For form sequences only. Reverse mappings pre-fill form fields with values from an existing contract’s properties. This is useful when a later form in a sequence needs to display or confirm data that was set by an earlier form.

Enable “Use reverse contract property” on a field and select which property keys to pull from. The field will be pre-populated with the current value of that contract property.

Naming tokens are a separate feature from field mappings. Instead of populating the contract record, they build readable names from form data. You assemble a name out of token pills, and each token is replaced with its value when the form is submitted:

How a name is assembled
Value Category Input - Field Party Name Input - Value Date
Generated name NDA - Acme Corp - 20260618
  • Value tokens

    Insert a predefined value: submitter email, form name, date, template name, contract reference, or category.

  • Field tokens

    Insert what the requester entered in a form field. Works with text, list, number, and party fields.

  • Input tokens

    Insert fixed text you type, such as a separator (" - ") or a fixed prefix.

  • Party block tokens

    Combine several party attributes with a separator, e.g. first + last name as "John Doe".

Tokens join in order, left to right, and each is replaced with its value when the form is submitted. Tokens come from four kinds.

Forms can auto-generate three names this way:

NameWhere it appearsWhen it’s generated
Entry titleThe form submission record in the entries listAt submission time
Contract nameThe contract record in the repositoryAfter contract generation
File nameThe generated document’s file nameAfter contract generation

In the form builder’s Settings tab, you’ll find a naming field for each name. Click between tokens to insert new ones, and drag tokens to reorder them. Each naming field supports up to 60 tokens.

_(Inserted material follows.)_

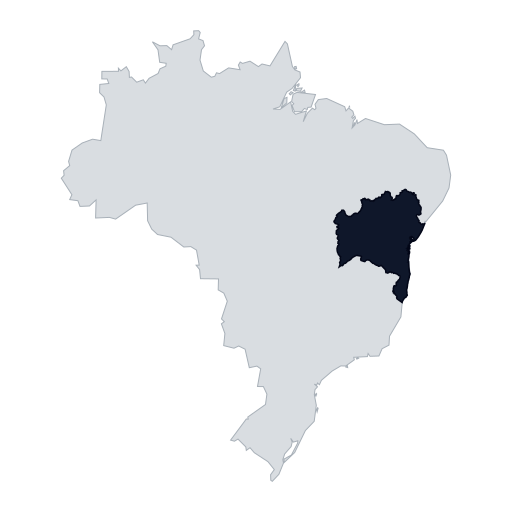 Bahia highlighted on a map of Brazil
{"feature_id": "BRA-624", "entity_name": "Bahia", "entity_type": "State", "adm_level": 1, "iso_a3": "BRA", "parent_name": "Brazil", "parent_adm1": "", "projection": "natural_earth1", "projection_center": [-41.603, -13.426], "detail": "fine", "context": "in_parent", "style": "filled", "palette": "ink", "viewbox_px": 512, "rotation_deg": 0, "n_neighbors": 0, "source": "natural_earth", "source_scale": "10m", "svg_char_len": 9612}
<svg xmlns="http://www.w3.org/2000/svg" viewBox="0 0 512 512"><path d="M131.5,77.0L136.7,82.2L143.3,79.8L145.4,83.1L149.1,78.3L158.1,73.5L160.0,68.8L165.8,66.2L166.2,63.3L159.7,62.3L158.0,49.8L152.4,41.8L160.0,45.8L166.8,45.6L171.6,49.7L173.1,44.8L190.1,38.8L193.9,34.7L193.7,30.9L198.7,30.7L200.2,32.5L198.6,38.9L203.0,40.6L204.5,45.8L201.5,49.7L200.0,60.1L203.3,71.0L211.3,77.2L214.8,76.3L216.5,72.8L219.5,73.6L228.6,67.9L240.1,69.7L238.4,65.1L240.2,62.0L242.5,63.4L250.0,61.2L258.4,66.6L262.0,64.0L270.0,65.9L285.0,41.4L287.4,43.9L292.4,66.5L295.0,70.0L300.0,72.0L300.5,77.7L292.0,88.5L286.7,92.1L279.8,106.8L273.0,109.0L280.1,109.4L290.6,101.9L292.7,111.4L295.5,114.3L306.4,111.0L303.2,121.7L307.4,113.2L312.4,108.2L314.8,109.7L316.0,108.2L315.0,104.3L318.3,99.6L326.7,98.5L344.7,106.7L346.0,110.9L348.6,108.0L352.8,111.2L353.9,114.7L351.7,117.2L352.7,118.4L354.9,116.1L355.5,118.3L353.4,120.7L352.1,128.0L354.9,125.0L357.0,119.6L357.4,123.5L365.5,118.5L384.4,124.7L399.5,124.1L414.3,133.9L427.2,147.7L443.4,150.2L446.5,155.2L450.7,175.1L449.0,188.0L442.7,201.0L425.2,222.5L425.2,220.8L421.9,230.6L416.4,239.2L413.8,240.5L411.9,236.6L410.3,238.5L408.0,247.8L409.9,274.1L406.7,289.3L407.2,295.3L402.3,301.7L400.9,316.9L389.5,336.2L389.0,345.1L382.1,348.7L378.9,356.0L370.0,356.3L368.1,353.5L367.4,356.6L353.7,357.3L354.3,359.8L345.7,366.0L340.8,365.9L332.2,371.0L321.4,380.3L319.4,384.7L317.5,383.0L316.8,385.0L314.3,384.1L317.5,386.8L315.0,389.6L314.3,394.6L316.3,405.3L314.2,421.3L305.4,430.5L294.7,452.5L284.3,462.4L284.0,459.1L291.4,455.0L297.7,443.0L297.8,440.8L293.4,442.1L290.7,438.3L292.2,442.1L291.1,446.6L284.7,453.9L282.8,459.7L283.5,463.0L278.9,474.3L272.3,481.3L270.8,480.3L270.6,474.7L274.3,469.6L268.0,461.7L254.3,452.7L250.0,447.7L246.3,450.4L245.8,446.9L238.0,439.1L234.4,441.2L230.6,440.1L246.3,419.0L248.2,419.1L247.8,417.0L265.5,404.5L266.9,394.1L263.4,386.6L257.5,386.5L260.7,368.8L256.9,366.1L249.3,367.7L245.1,349.2L238.7,346.0L234.0,348.2L223.7,345.6L224.9,333.5L221.4,323.8L224.3,321.7L221.5,318.9L227.3,301.2L223.8,293.1L218.2,289.9L218.5,278.9L200.5,278.7L199.6,269.6L196.1,265.2L199.2,265.1L196.5,250.1L190.8,246.6L183.8,247.0L171.0,237.2L157.5,234.5L151.7,229.1L147.6,220.7L147.2,203.0L135.6,205.2L115.6,219.1L109.5,217.4L95.6,218.0L96.1,199.9L89.4,206.0L80.0,206.4L77.9,200.7L69.7,199.6L71.9,194.7L61.3,178.2L64.1,175.3L63.6,170.7L69.7,165.6L68.6,161.4L72.0,150.1L82.2,143.0L92.6,139.2L100.8,140.6L106.3,104.9L104.0,97.0L99.6,92.7L99.8,84.4L108.8,83.5L107.2,79.0L101.8,78.9L101.9,71.4L118.5,71.3L118.4,68.2L120.9,70.9L126.3,66.7L129.1,71.5L129.4,77.4L131.5,77.0ZM297.0,92.4L315.5,94.5L311.1,107.1L307.8,107.4L307.2,109.5L304.4,108.5L301.5,111.7L294.5,111.7L292.0,105.4L293.8,103.8L291.6,101.5L293.1,94.2L297.0,92.4ZM281.3,107.6L284.1,98.6L287.0,97.3L286.8,102.9L281.3,107.6ZM302.1,88.0L300.3,91.4L296.1,90.6L296.8,88.4L302.1,88.0ZM295.8,84.3L295.1,91.2L293.3,90.5L295.8,84.3ZM305.1,92.4L302.4,92.7L301.2,92.2L304.5,90.1L305.1,92.4ZM293.0,92.6L290.3,94.9L289.2,93.7L291.1,91.7L293.0,92.6ZM298.0,86.6L296.7,85.1L298.9,83.7L299.1,85.1L298.0,86.6ZM296.6,68.7L295.0,69.1L294.6,66.6L296.1,66.4L296.6,68.7ZM317.1,412.0L316.5,409.7L317.7,407.7L318.1,408.3L317.1,412.0ZM347.3,365.1L347.7,367.6L345.8,367.0L347.3,365.1ZM315.9,396.1L315.1,394.8L316.3,393.4L316.7,394.0L315.9,396.1ZM354.5,123.5L353.3,126.1L354.5,122.4L354.5,123.5ZM412.8,240.9L411.0,241.6L412.1,239.6L412.8,240.9ZM358.6,358.3L356.8,359.1L356.4,358.7L357.5,357.5L358.6,358.3ZM409.8,245.6L409.1,247.0L408.6,246.1L409.8,245.6ZM349.5,105.7L349.6,107.1L349.1,106.9L349.5,105.7Z" fill="#d9dde1" stroke="#a8b0b8" stroke-width="1"/><path d="M423.0,224.1L424.6,223.7L425.1,223.1L424.4,224.5L422.2,230.0L420.9,232.5L418.3,236.8L415.6,240.2L413.9,241.1L413.5,241.2L413.7,240.2L413.9,240.0L414.0,240.2L413.9,239.6L414.1,239.3L413.8,238.7L413.7,237.8L412.6,237.5L412.4,236.8L411.9,236.5L411.9,236.0L411.7,236.4L411.6,237.3L411.3,237.7L411.5,237.9L410.8,239.1L410.4,239.0L410.2,238.6L410.0,237.8L410.4,237.2L410.2,237.0L409.6,237.9L410.2,238.7L410.3,239.3L410.6,239.4L410.9,239.2L411.0,239.5L411.6,239.5L411.3,240.0L411.3,240.6L411.0,241.1L409.9,241.9L410.0,242.3L410.8,242.6L409.4,243.8L409.1,244.7L409.3,245.3L408.5,245.2L408.5,244.8L408.2,245.6L408.3,246.4L408.0,246.9L408.0,247.7L407.7,247.9L408.0,247.9L408.0,247.2L408.3,246.7L408.5,246.6L408.9,247.2L408.8,247.8L409.2,248.8L408.9,249.4L409.0,250.6L408.8,250.6L408.5,250.4L408.3,249.8L408.0,249.5L407.9,249.2L407.5,249.2L407.4,249.5L407.7,249.3L407.7,249.7L408.1,250.0L408.5,250.7L408.9,250.9L408.7,251.1L408.2,251.0L408.1,251.3L408.2,251.8L408.9,252.4L409.0,253.2L408.6,253.4L408.3,253.2L408.1,253.4L408.2,253.7L408.1,254.1L408.4,254.5L408.2,253.8L409.3,253.3L409.1,252.4L409.3,252.1L408.9,251.7L409.2,251.3L409.5,251.3L409.6,252.6L408.9,255.0L409.0,256.1L408.8,256.5L408.8,257.3L408.1,260.3L408.5,261.7L408.3,261.9L408.6,261.9L408.8,266.8L409.5,272.3L410.1,273.9L409.3,276.4L409.2,277.8L408.7,278.8L408.7,279.8L408.2,280.7L407.8,283.2L407.4,284.9L407.5,285.9L407.3,286.6L407.1,288.1L406.7,289.1L406.6,290.6L406.9,292.4L406.8,293.9L407.3,295.1L407.2,295.4L406.1,296.7L406.0,297.2L404.6,297.8L403.8,298.8L402.5,301.0L402.1,302.5L397.1,298.9L396.6,297.8L397.0,296.9L396.8,296.1L396.0,295.4L395.7,294.9L395.2,294.5L394.9,293.7L394.1,293.6L394.0,293.2L394.2,292.3L394.0,292.0L393.7,292.2L393.8,291.4L393.4,291.5L393.2,291.9L392.9,291.7L393.0,290.7L393.4,290.2L393.3,288.6L393.8,286.3L394.2,285.7L394.9,285.9L395.9,285.8L396.5,285.3L396.5,285.0L396.1,284.3L396.3,282.3L397.0,281.9L397.6,281.9L397.6,281.4L398.3,280.2L399.5,279.3L399.8,278.0L400.3,277.2L400.1,276.4L399.6,275.6L398.9,275.6L397.9,274.6L397.6,274.4L397.2,274.4L396.7,273.6L395.4,273.6L394.3,273.0L393.6,273.3L393.2,272.8L392.5,272.4L391.5,272.7L390.9,272.0L390.1,272.1L389.6,271.9L388.8,272.6L387.7,273.1L386.2,272.6L385.9,272.6L385.5,269.8L381.2,265.3L380.7,265.5L379.8,266.1L378.4,266.2L377.6,265.3L377.2,265.4L376.4,265.2L375.0,264.4L373.6,263.3L372.8,263.3L370.4,261.2L369.8,260.4L367.8,259.9L366.6,260.1L365.6,260.6L365.0,261.5L364.5,261.6L361.1,260.5L360.8,260.1L360.8,259.5L360.7,259.0L361.5,256.5L360.6,256.0L360.0,256.0L359.5,255.7L359.1,255.8L357.8,255.6L357.3,255.3L357.1,255.5L356.3,255.4L353.1,257.1L351.3,258.5L351.0,259.2L350.8,259.4L348.6,260.8L347.5,261.0L346.5,262.4L345.3,263.3L344.2,263.4L343.7,264.1L343.2,264.6L343.0,265.2L342.3,265.7L340.5,265.5L340.1,266.3L339.2,266.9L340.1,264.1L339.6,262.6L340.6,260.7L340.5,259.7L340.1,258.5L340.6,256.6L339.7,256.1L339.2,255.2L338.5,254.7L338.1,253.4L337.6,252.5L337.2,251.0L337.0,248.6L337.6,246.3L337.9,245.6L338.8,244.9L339.0,244.4L338.9,243.9L337.9,243.4L338.1,241.5L339.1,240.4L338.8,240.0L337.6,239.0L337.3,238.4L337.4,237.6L338.1,236.3L338.1,235.2L337.8,234.9L336.6,234.4L336.2,233.4L336.4,230.6L337.1,230.1L337.6,229.4L338.4,229.0L338.9,228.4L338.6,227.9L338.1,227.5L337.1,227.6L336.9,226.6L337.2,226.3L338.5,225.7L338.8,224.9L337.7,224.2L335.2,223.5L334.8,222.7L334.1,222.1L334.0,221.7L334.0,221.2L334.4,220.6L335.0,220.0L335.9,217.5L337.3,216.7L336.9,215.7L336.5,215.5L336.6,215.1L338.7,213.1L339.2,212.9L341.1,211.6L341.5,211.2L341.7,210.3L342.0,210.2L343.5,210.2L343.7,210.4L344.7,211.7L345.1,213.4L346.2,215.3L348.9,216.7L350.0,216.3L351.4,216.4L352.0,215.3L352.9,214.9L353.2,214.3L353.7,214.1L353.9,213.7L355.2,213.2L356.3,213.3L357.2,213.6L358.1,213.3L359.5,211.6L360.2,211.4L360.3,210.7L360.7,210.4L361.3,208.7L361.8,208.3L361.8,207.6L362.3,206.9L362.4,206.4L362.2,205.8L362.5,204.8L362.5,204.1L362.0,203.3L361.6,201.4L361.0,200.3L361.2,199.8L362.4,199.9L362.8,199.0L363.1,198.7L364.2,199.0L364.5,198.4L364.8,198.3L365.3,198.8L365.5,199.6L365.8,199.8L366.3,199.5L367.5,199.6L367.6,199.3L368.2,199.1L368.9,199.4L369.1,199.9L369.9,200.0L369.9,200.7L370.8,201.1L371.2,200.9L372.0,200.8L372.5,201.0L373.0,201.3L373.4,200.4L374.4,200.6L374.9,199.5L375.6,199.1L376.0,198.4L376.6,198.5L377.7,198.2L378.1,198.0L378.8,197.2L379.0,197.4L379.3,197.2L379.7,197.4L380.0,197.3L380.5,197.7L381.2,196.8L381.8,196.4L381.7,194.8L381.8,194.6L383.0,194.4L383.6,194.5L384.2,194.1L384.5,193.3L385.1,192.4L385.4,191.5L386.2,191.8L387.7,191.5L388.1,191.6L388.2,192.3L389.2,192.2L389.4,192.8L389.7,192.9L389.9,192.8L390.2,193.2L390.2,195.1L390.5,195.8L390.6,196.6L392.1,197.4L392.2,198.8L391.5,200.0L391.9,200.0L392.8,200.4L393.6,200.2L393.8,199.6L394.6,199.4L394.8,199.0L395.4,199.1L395.7,199.0L396.3,196.0L396.6,195.6L397.0,195.5L397.5,195.9L397.9,196.0L398.5,195.5L399.4,195.3L400.1,194.3L400.3,193.8L400.1,193.1L400.2,192.7L402.1,192.3L402.3,191.9L402.1,190.9L403.0,190.7L405.0,189.4L405.4,189.4L406.1,189.7L406.8,191.1L408.7,191.7L409.3,192.4L410.4,192.1L411.0,192.3L411.9,193.0L412.5,194.5L412.9,194.5L413.0,193.2L413.3,192.8L413.7,192.7L414.1,192.9L414.3,193.2L413.8,194.2L414.1,194.8L414.8,195.2L415.7,194.7L416.0,195.0L415.8,195.7L415.8,196.3L416.9,199.6L418.8,200.3L418.9,200.9L418.7,201.1L418.4,201.9L418.9,202.3L418.6,203.2L418.6,203.4L419.2,204.9L419.8,205.3L419.9,205.8L420.6,206.6L421.1,207.6L421.0,209.9L420.5,211.2L420.7,212.0L420.6,212.9L420.9,213.4L420.9,213.9L420.1,214.5L418.9,215.1L418.0,214.5L416.9,214.6L416.4,215.8L416.5,216.6L417.0,217.2L417.1,217.7L417.7,218.2L418.2,219.8L419.0,220.4L419.0,220.8L418.8,222.0L418.9,222.3L419.6,222.7L419.9,222.6L420.3,223.0L420.8,223.9L422.0,224.5L422.4,223.9L423.0,224.1ZM408.5,245.5L409.8,245.5L409.9,246.2L409.5,247.4L409.9,248.4L409.8,248.7L409.6,248.5L409.3,248.6L409.1,247.9L409.2,246.7L408.4,246.3L408.5,245.5ZM412.4,239.7L412.9,240.8L412.4,241.1L411.0,242.5L410.9,241.6L412.1,240.5L412.0,240.4L412.1,240.1L411.9,239.6L412.0,239.5L412.4,239.7Z" fill="#0f172a" stroke="#020617" stroke-width="1.5"/></svg>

Form Settings tab showing the Form owner field, Currency options, and Naming customization section with Entry title tokens
The Settings tab showing naming token configuration with token pills for Entry title

Some value tokens depend on a contract that doesn’t exist yet at submission time, so they aren’t offered for the entry title:

TokenEntry TitleContract NameFile Name
Submitter EmailYesYesYes
Form NameYesYesYes
Date of CreationYesYesYes
Category AbbreviationYesYesYes
Template NameNoYesYes
Contract Reference NumberNoYesYes
Contract Category LabelNoYesYes
Custom text (input)YesYesYes
Form field valuesYesYesYes
Party blockYesYesYes

The entry title is generated before a contract exists, which is why the template name, contract reference, and category label tokens aren’t available for it.

When the name is built, each token is replaced with its value and the values are joined with no separator between them, so use a custom-text token for any separator you want. Consecutive separators (hyphen, underscore, space) collapse to one, leading and trailing separators are trimmed, and the result is truncated to 256 characters.

Below the file name field, a Copy from Contract button copies the contract name’s token sequence into the file name, so the file name matches the contract name without rebuilding it.

The form builder checks for mapping issues and shows a Review Mapping Errors button when problems are found. Common errors include:

  • A required contract property has no field mapped to it
  • A field is mapped to a property that doesn’t exist on the target template
  • A party field has no roles assigned

Fix these before sharing the form to ensure contracts are generated with complete data.